The gospel of Mark (6: 6-9) tells us:
Then he went about among the villages teaching. 7 He called the twelve and began to send them out two by two, and gave them authority over the unclean spirits. 8 He ordered them to take nothing for their journey except a staff; no bread, no bag, no money in their belts; 9 but to wear sandals and not to put on two tunics.
No suitcase on wheels, electronic potpourri and special food bag for the disciples, I guess.
They traveled light- with the authority to heal and the power of the Good News of God’s Kingdom come close. That’s it. They were at the mercy of their hosts to receive food enough, adequate lodging and whatever they needed to sustain themselves, day by day, as they did God’s work. In this pared-down life, you have to imagine that the disciples were able to focus more on the work at hand, and not on dragging things around behind them. They were more vulnerable, yes, dependent on their neighbors for sustenance, but spiritually, less burdened down by the weight of their former possessions.
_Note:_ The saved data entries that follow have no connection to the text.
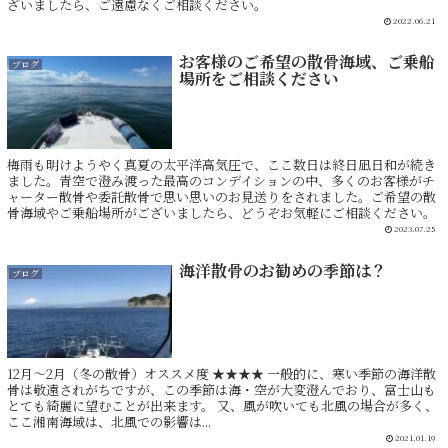
ざいましたら、ご遠慮なくご相談ください。
2022.06.21
お客様のご希望の散骨海域、ご乗船
ブログ
場所をご相談ください
梅雨も明けようやく真夏の太平洋高気圧で、ここ数日は終日凪日和が続き
ました。青空で澄み渡った最高のコンデイションの中、多くのお客様がチ
ャーター散骨や委託散骨で思い思いのお見送りをされました。ご希望の散
骨海域やご乗船場所がございましたら、どうぞお気軽にご相談ください。
2023.07.25
海洋散骨のお勧めの季節は？
ブログ
12月～2月（冬の散骨）オススメ度 ★★★★ 一般的に、寒い季節の海洋散
骨は敬遠されがちですが、この季節は海・空が大変澄んでおり、富士山も
とても綺麗に望むことが出来ます。 又、風が吹いても北風の場合が多く、
ここ湘南海域は、北風での影響は...
2021.01.19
Simplifying is not an uncommon spiritual movement that marks for many of us the season of Lent- making a shift in the ways that we do things including- for some of us- a simplifying of spiritual practices. As we can see Lent coming, now just around the corner, I am beginning to consider how I might implement some spiritual- and material- lightening up, in this season.
I usually shift my devotional practice by season and find that Lent is a good time to take on, again, contemplative prayer- the simple and profound practice of sitting, silently, in God’s presence for several minutes a day. While I love the rhythm and comfort of the Daily Office, the space and discipline of contemplative prayer is very good. I don’t know if I can change my patterns of wardrobe- cultural convention demands certain things- but I am going to spend some time in the next couple of weeks as we get closer to Lent thinking about shifts that I might make… and what it would be like to be a little more vulnerable, leaning on the kindness of others, to fill in the gaps if I forget an extra pair of socks or a raincoat …and what it might be like to drink tap water in the hotel instead of lugging along a twelve pack of grapefruit-scented seltzer in my trunk.
Small shifts can result in some profound spiritual lessons. I’m looking to lighten up. How about you?